EWUS covered call positions are structurally neutral to slightly bullish; the modeled P&L assumes European-style exercise at expiration and ignores early assignment, transaction costs, dividends paid before expiry on the stock leg (when present), and the bid-ask spread on the listed chain. EWUS positions also carry Financial Services sector concentration risk; news flow inside the sector (peer earnings, regulatory shifts, supply-chain headlines) can move EWUS alongside the broader basket even when EWUS-specific fundamentals are unchanged. Short-premium structures like a covered call on EWUS carry tail risk when realized volatility exceeds the implied move; review historical EWUS earnings reactions and macro stress periods before sizing. Always rebuild the position from current EWUS chain quotes before placing a trade.

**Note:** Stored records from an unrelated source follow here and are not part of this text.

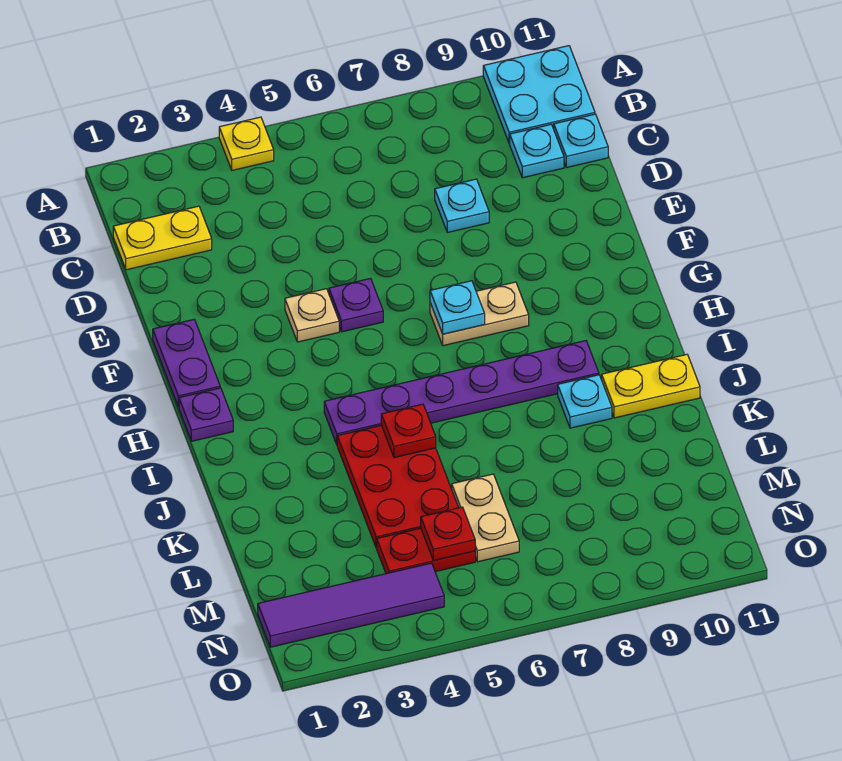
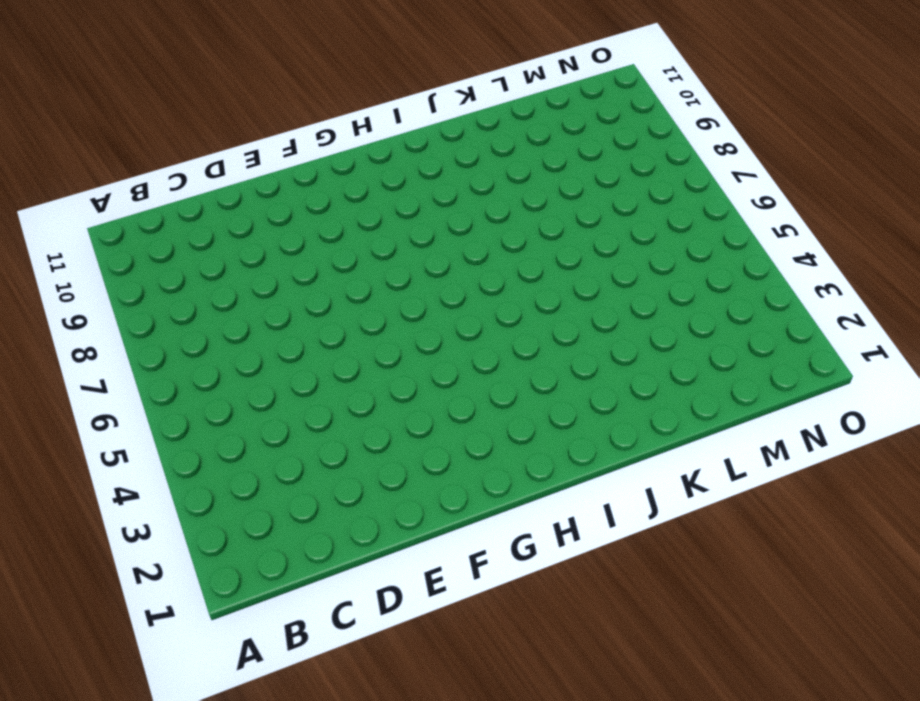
none -> yellow 1x1 plate [219,117,274,170]
none -> cyan 2x2 plate [483,46,595,143]
none -> yellow 1x2 plate [113,206,212,270]

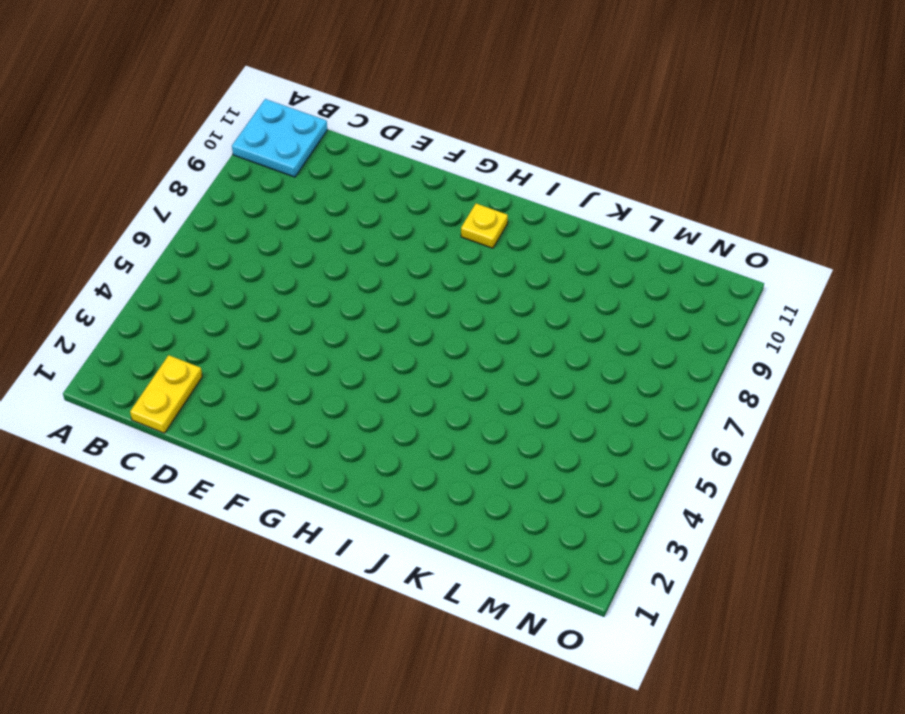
yellow 1x1 plate [461,204,508,248] -> yellow 1x1 plate moved to [219,117,274,170]
none -> cyan 1x1 plate [510,124,564,178]
none -> cyan 1x1 plate [554,114,608,168]
none -> cyan 1x1 plate [435,179,489,233]

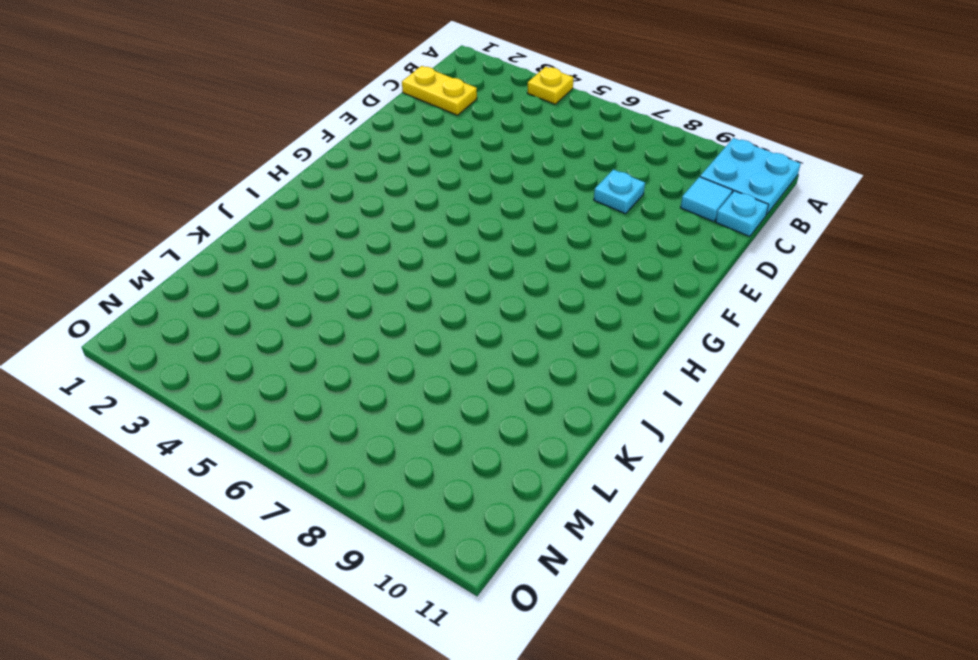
cyan 1x1 tile [680,177,733,222] -> cyan 1x1 plate [510,124,564,178]
none -> purple 1x2 plate [153,319,220,407]
none -> tan 1x1 plate [285,289,339,342]
none -> purple 1x1 plate [329,278,383,332]

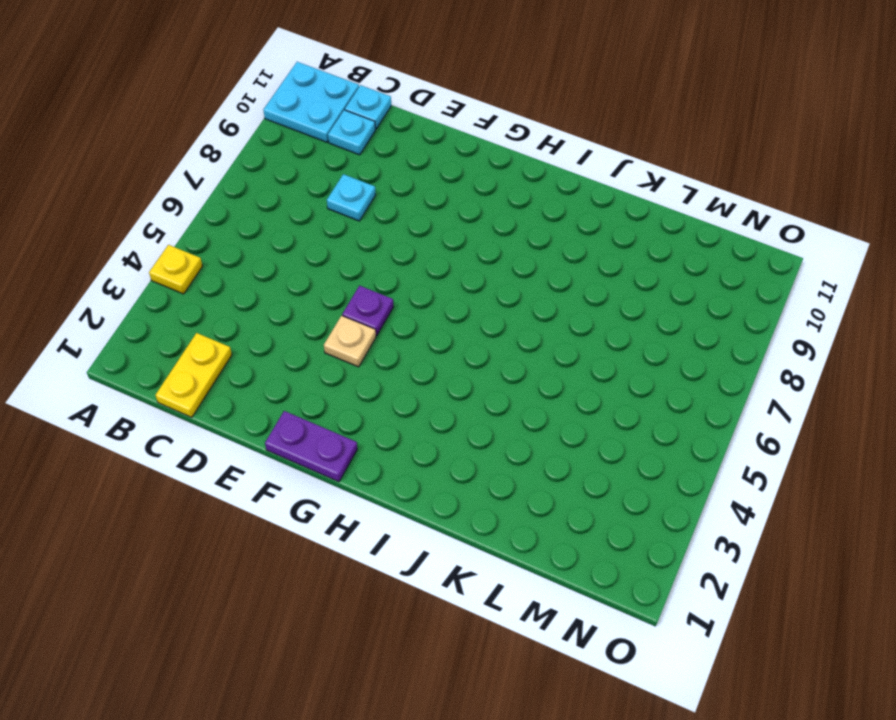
none -> tan 1x2 plate [430,282,529,346]
none -> purple 1x1 plate [179,388,233,441]
none -> purple 1x6 plate [324,341,599,444]

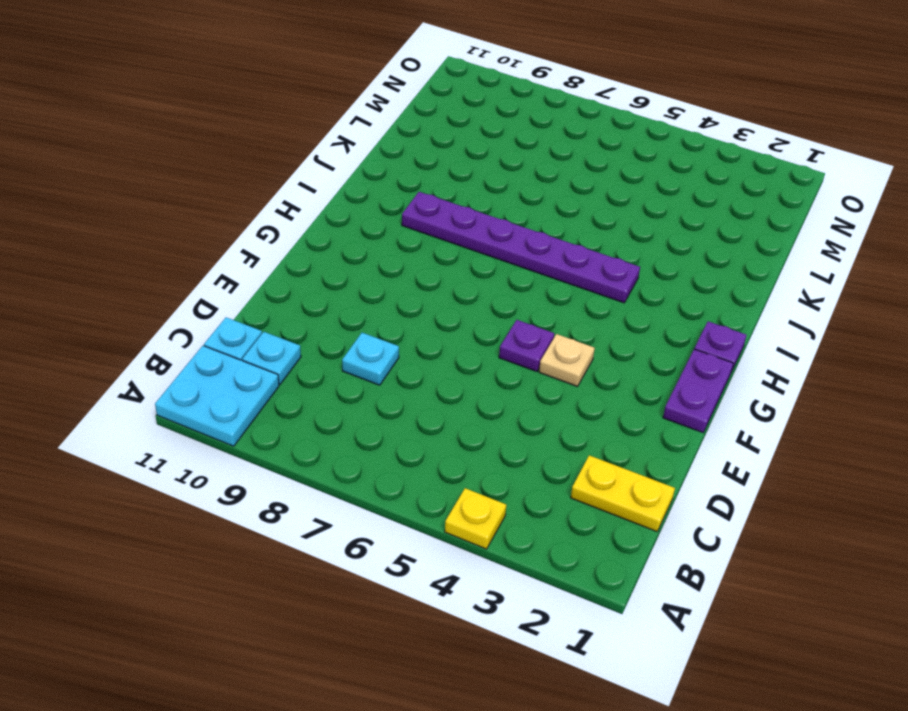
none -> tan 1x2 plate [430,282,529,346]
none -> red 2x3 plate [337,425,458,548]
none -> cyan 1x1 plate [558,375,612,428]

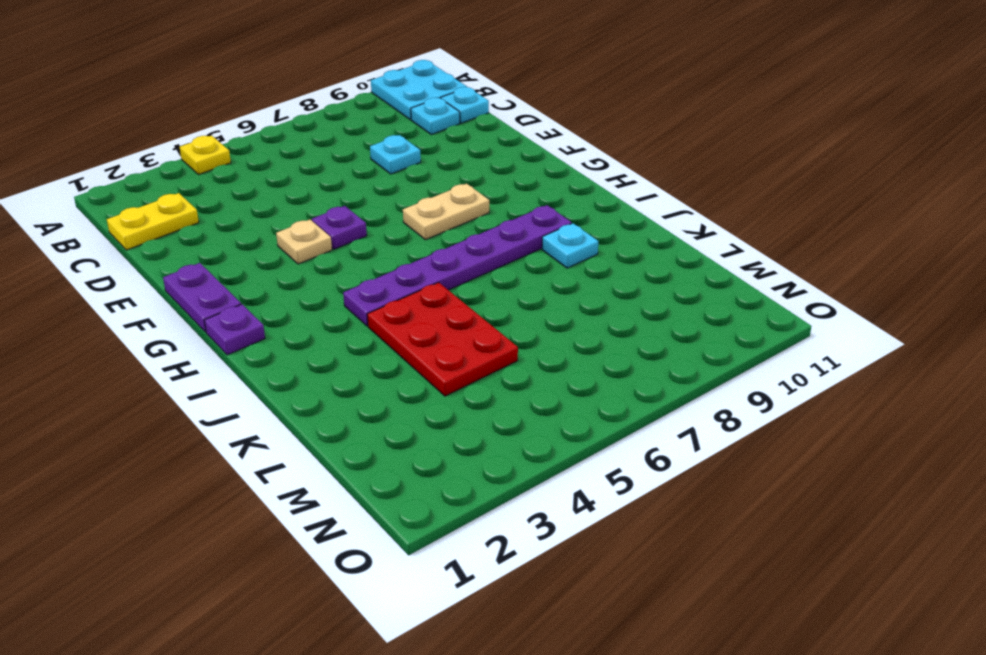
none -> yellow 1x2 plate [602,354,700,418]
none -> tan 1x2 plate [452,474,519,562]
none -> red 1x2 plate [377,528,475,574]

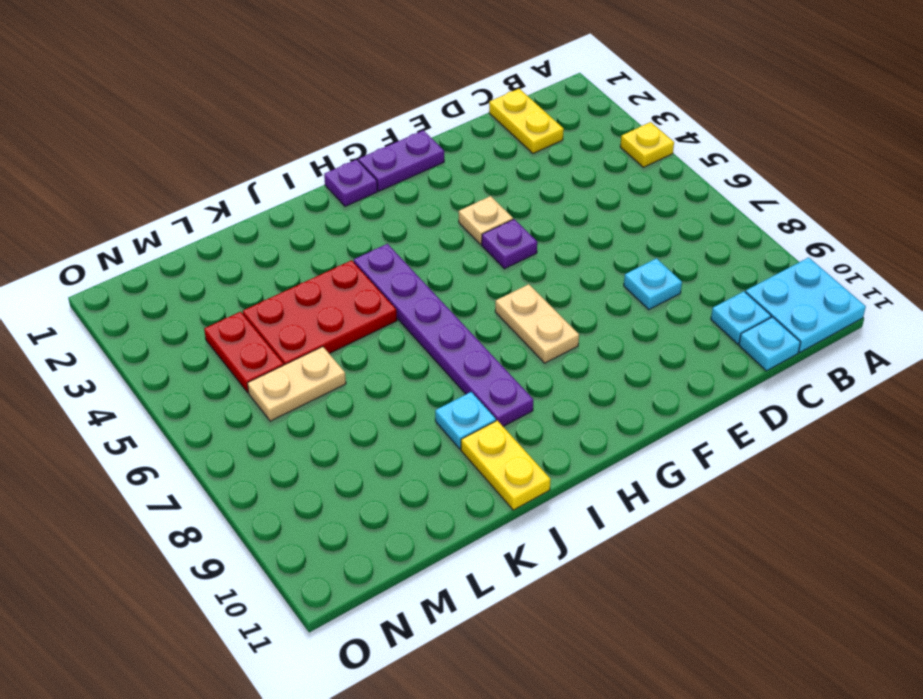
none -> purple 1x4 tile [258,563,444,647]
none -> cyan 1x1 plate [430,281,485,334]
none -> red 1x1 plate [381,404,436,458]

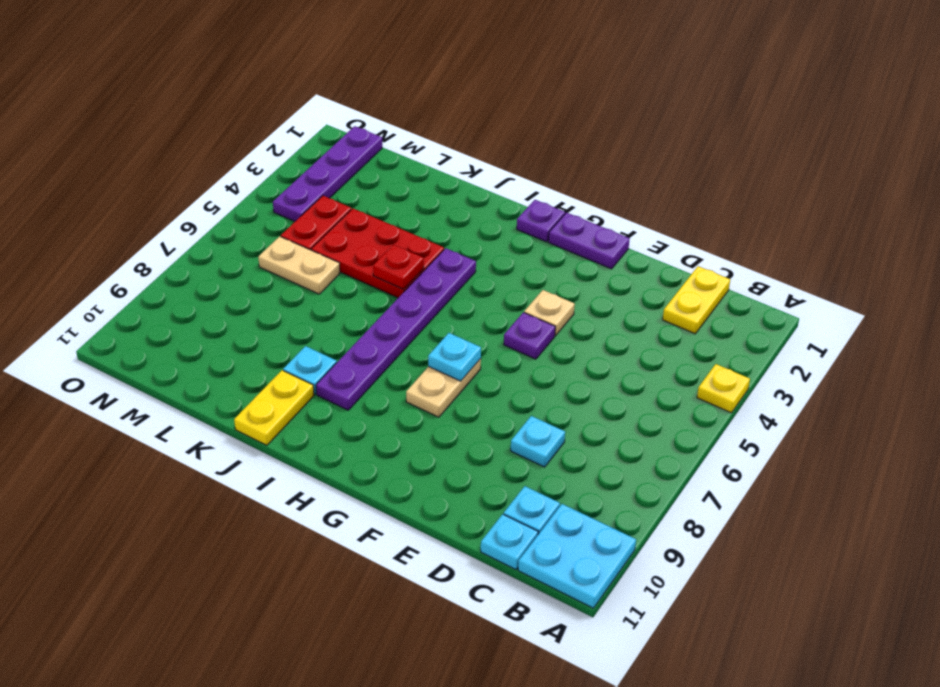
purple 1x4 plate [273,126,382,221] -> purple 1x4 tile [258,563,444,647]
none -> red 1x1 plate [421,507,475,560]

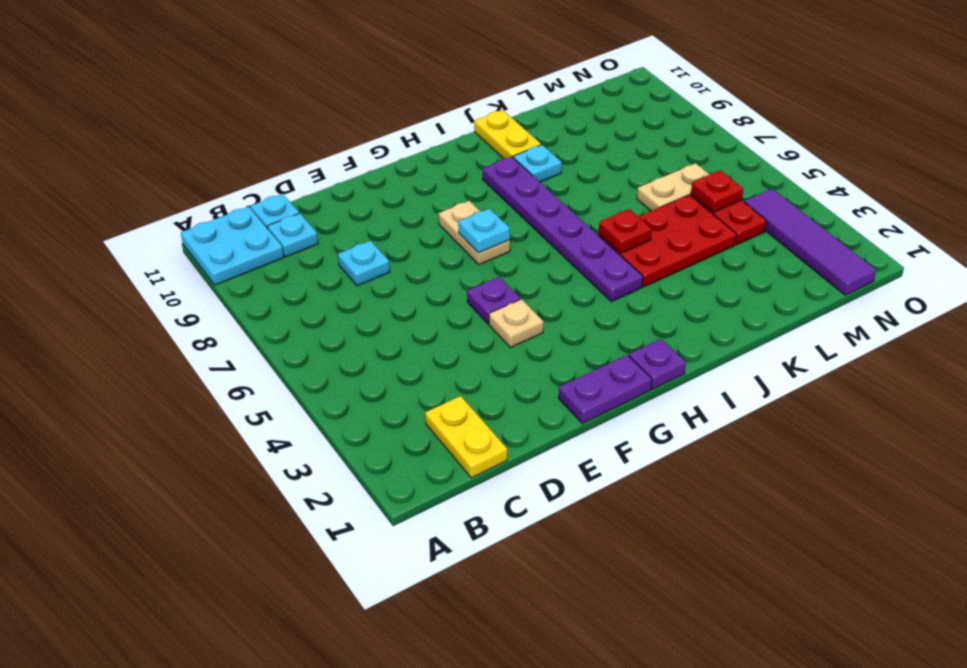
none -> yellow 1x1 plate [219,117,274,170]

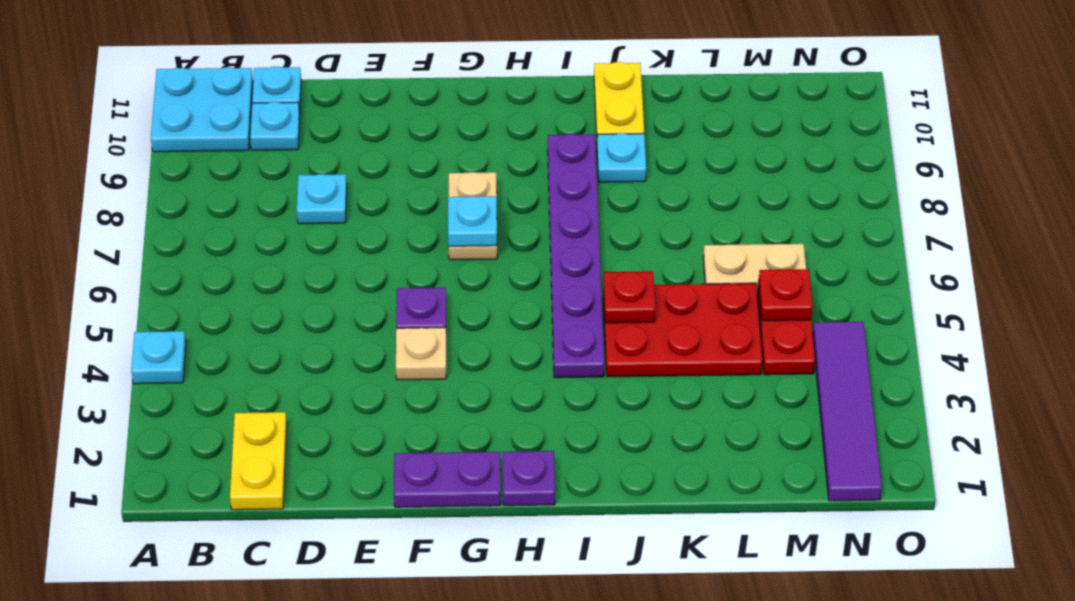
cyan 1x1 plate [131,331,186,384] -> yellow 1x1 plate [219,117,274,170]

Frequently asked questions
- What is a covered call on EWUS?
- A covered call on EWUS is the covered call strategy applied to EWUS (etf). The strategy is structurally neutral to slightly bullish: A covered call pairs long stock with a short out-of-the-money call, collecting premium and capping upside above the short strike in exchange for income. With EWUS etf trading near $40.97, the strikes shown on this page are snapped to the nearest listed EWUS chain strike and the premiums come straight from the end-of-day bid/ask midpoint.
- How are EWUS covered call max profit and max loss calculated?
- Max profit equals short-strike minus cost basis plus premium times 100; max loss is cost basis minus premium (at zero). Breakeven is cost basis minus premium. For the EWUS covered call priced from the end-of-day chain at a 30-day expiry (ATM IV 26.30%), the computed maximum profit is $259.00 per contract and the computed maximum loss is -$4,040.00 per contract. Live intraday quotes will differ as the chain moves through the trading session.
- What is the breakeven for a EWUS covered call?
- The breakeven for the EWUS covered call priced on this page is roughly $40.41 at expiration, derived from end-of-day chain premiums. Breakeven is the underlying price at which the strategy's P&L crosses zero ignoring transaction costs and assignment risk. The current EWUS market-implied 1-standard-deviation expected move is approximately 7.54%; if the move sits well outside the breakeven distance, the structure's risk-reward becomes correspondingly tighter.
- When should you consider a covered call on EWUS?
- Covered calls on EWUS are an income strategy run on existing EWUS etf positions; traders typically sell calls at 25-35 delta with 30-45 days to expiration to balance premium against upside cap.
- How does current EWUS implied volatility affect this covered call?
- EWUS ATM IV is at 26.30% with IV rank near 2.73%, which is on the low end of its 1-year range. Premium-buying structures (long call, long put, debit spreads) are relatively cheap in this regime; premium-selling structures collect less credit per unit risk.